■ **Exercise**
Start at the line in the entries below that contains "left ear: (950, 242)", stop at the line that contains "left knee: (711, 511)", and output exactly the lines in that span, both ends included.

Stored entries
################

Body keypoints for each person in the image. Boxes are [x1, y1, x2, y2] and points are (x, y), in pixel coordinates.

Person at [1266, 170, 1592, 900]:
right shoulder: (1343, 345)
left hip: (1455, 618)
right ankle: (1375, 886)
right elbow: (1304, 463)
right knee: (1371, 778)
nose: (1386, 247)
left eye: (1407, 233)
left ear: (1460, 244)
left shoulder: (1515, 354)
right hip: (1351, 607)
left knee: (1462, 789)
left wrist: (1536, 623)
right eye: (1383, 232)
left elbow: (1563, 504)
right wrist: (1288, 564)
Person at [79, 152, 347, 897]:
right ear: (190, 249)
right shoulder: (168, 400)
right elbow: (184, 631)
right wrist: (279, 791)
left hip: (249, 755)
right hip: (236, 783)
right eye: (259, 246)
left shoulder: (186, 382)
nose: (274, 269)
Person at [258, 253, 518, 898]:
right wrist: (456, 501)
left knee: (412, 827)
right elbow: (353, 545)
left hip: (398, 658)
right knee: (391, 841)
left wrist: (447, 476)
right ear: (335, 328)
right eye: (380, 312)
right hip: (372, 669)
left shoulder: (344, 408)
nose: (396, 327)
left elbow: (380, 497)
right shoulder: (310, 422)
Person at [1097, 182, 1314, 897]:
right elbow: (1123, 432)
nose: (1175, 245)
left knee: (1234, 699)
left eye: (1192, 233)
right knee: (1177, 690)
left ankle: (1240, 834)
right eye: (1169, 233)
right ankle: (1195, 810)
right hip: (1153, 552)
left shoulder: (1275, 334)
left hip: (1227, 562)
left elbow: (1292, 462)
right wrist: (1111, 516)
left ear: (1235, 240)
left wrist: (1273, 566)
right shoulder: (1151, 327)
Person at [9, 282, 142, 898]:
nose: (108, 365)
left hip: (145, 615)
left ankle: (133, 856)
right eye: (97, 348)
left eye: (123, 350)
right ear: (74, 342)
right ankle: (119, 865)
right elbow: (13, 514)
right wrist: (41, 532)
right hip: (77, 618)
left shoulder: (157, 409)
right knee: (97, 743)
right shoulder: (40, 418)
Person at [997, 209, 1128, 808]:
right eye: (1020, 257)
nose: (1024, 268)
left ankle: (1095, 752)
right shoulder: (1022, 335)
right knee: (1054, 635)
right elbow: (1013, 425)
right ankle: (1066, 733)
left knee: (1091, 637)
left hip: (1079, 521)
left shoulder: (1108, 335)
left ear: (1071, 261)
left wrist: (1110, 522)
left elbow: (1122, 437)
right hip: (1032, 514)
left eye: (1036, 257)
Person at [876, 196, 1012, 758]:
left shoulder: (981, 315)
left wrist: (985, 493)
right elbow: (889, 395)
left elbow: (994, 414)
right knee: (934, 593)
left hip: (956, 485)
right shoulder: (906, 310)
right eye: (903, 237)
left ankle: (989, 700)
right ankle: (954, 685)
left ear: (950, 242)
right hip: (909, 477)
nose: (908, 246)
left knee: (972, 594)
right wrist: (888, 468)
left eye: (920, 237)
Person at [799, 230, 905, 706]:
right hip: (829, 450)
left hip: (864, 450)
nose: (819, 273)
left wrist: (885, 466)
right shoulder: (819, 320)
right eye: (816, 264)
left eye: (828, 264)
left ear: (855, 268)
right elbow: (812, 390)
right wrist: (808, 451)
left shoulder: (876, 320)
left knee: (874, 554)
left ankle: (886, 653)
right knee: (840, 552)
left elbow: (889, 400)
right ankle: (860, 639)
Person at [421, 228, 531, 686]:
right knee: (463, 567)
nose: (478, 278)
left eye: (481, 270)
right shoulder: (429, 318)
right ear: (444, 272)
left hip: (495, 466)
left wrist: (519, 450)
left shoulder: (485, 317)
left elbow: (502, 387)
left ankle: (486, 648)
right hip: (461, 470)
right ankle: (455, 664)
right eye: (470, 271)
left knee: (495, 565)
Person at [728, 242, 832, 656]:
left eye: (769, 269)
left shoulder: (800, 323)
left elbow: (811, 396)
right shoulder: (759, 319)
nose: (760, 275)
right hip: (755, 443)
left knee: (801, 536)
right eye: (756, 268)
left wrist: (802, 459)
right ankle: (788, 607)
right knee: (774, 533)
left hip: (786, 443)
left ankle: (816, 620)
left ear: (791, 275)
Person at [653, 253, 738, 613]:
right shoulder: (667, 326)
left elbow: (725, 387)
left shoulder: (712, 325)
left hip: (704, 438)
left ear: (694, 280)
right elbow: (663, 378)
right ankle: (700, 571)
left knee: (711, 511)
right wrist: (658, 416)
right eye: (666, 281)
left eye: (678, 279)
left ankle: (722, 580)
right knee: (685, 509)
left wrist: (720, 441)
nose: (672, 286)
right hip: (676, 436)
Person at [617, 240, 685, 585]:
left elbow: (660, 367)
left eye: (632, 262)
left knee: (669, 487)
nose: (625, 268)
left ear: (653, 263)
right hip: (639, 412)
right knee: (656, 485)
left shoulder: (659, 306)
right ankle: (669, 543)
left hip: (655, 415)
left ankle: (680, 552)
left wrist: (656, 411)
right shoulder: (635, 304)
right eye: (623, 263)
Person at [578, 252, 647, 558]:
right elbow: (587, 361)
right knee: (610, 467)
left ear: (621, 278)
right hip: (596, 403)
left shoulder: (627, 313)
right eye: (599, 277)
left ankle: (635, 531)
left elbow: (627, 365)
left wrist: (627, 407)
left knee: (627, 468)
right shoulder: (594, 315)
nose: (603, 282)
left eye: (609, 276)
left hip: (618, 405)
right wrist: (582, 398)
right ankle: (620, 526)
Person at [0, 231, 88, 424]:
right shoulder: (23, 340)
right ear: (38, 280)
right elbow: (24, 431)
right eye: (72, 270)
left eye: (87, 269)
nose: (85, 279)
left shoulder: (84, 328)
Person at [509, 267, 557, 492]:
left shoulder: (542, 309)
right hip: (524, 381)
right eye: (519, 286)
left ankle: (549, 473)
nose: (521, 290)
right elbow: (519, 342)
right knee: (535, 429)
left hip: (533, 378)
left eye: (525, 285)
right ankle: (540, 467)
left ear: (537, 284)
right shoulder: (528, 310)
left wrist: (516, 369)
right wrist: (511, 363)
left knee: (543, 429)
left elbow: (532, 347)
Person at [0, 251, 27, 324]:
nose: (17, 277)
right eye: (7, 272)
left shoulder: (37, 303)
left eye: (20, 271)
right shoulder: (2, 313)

################

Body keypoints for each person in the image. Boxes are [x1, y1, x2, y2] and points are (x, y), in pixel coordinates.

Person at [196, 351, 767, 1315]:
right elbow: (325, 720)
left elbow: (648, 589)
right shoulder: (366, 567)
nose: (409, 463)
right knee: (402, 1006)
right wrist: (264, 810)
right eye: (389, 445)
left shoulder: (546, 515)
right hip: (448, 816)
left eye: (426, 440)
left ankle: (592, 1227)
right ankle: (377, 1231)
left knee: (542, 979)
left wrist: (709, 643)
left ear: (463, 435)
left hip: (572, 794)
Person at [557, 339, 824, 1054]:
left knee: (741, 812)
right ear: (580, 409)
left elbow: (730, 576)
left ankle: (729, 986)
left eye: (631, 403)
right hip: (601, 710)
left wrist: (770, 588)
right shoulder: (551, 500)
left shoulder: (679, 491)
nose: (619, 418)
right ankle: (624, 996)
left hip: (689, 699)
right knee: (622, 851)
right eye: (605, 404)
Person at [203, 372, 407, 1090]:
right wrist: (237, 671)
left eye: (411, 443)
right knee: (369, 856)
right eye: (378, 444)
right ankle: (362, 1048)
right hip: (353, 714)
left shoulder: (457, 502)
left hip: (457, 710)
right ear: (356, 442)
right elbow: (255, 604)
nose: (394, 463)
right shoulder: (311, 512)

################

■ **Solved exercise**
left ear: (950, 242)
right hip: (909, 477)
nose: (908, 246)
left knee: (972, 594)
right wrist: (888, 468)
left eye: (920, 237)
Person at [799, 230, 905, 706]:
right hip: (829, 450)
left hip: (864, 450)
nose: (819, 273)
left wrist: (885, 466)
right shoulder: (819, 320)
right eye: (816, 264)
left eye: (828, 264)
left ear: (855, 268)
right elbow: (812, 390)
right wrist: (808, 451)
left shoulder: (876, 320)
left knee: (874, 554)
left ankle: (886, 653)
right knee: (840, 552)
left elbow: (889, 400)
right ankle: (860, 639)
Person at [421, 228, 531, 686]:
right knee: (463, 567)
nose: (478, 278)
left eye: (481, 270)
right shoulder: (429, 318)
right ear: (444, 272)
left hip: (495, 466)
left wrist: (519, 450)
left shoulder: (485, 317)
left elbow: (502, 387)
left ankle: (486, 648)
right hip: (461, 470)
right ankle: (455, 664)
right eye: (470, 271)
left knee: (495, 565)
Person at [728, 242, 832, 656]:
left eye: (769, 269)
left shoulder: (800, 323)
left elbow: (811, 396)
right shoulder: (759, 319)
nose: (760, 275)
right hip: (755, 443)
left knee: (801, 536)
right eye: (756, 268)
left wrist: (802, 459)
right ankle: (788, 607)
right knee: (774, 533)
left hip: (786, 443)
left ankle: (816, 620)
left ear: (791, 275)
Person at [653, 253, 738, 613]:
right shoulder: (667, 326)
left elbow: (725, 387)
left shoulder: (712, 325)
left hip: (704, 438)
left ear: (694, 280)
right elbow: (663, 378)
right ankle: (700, 571)
left knee: (711, 511)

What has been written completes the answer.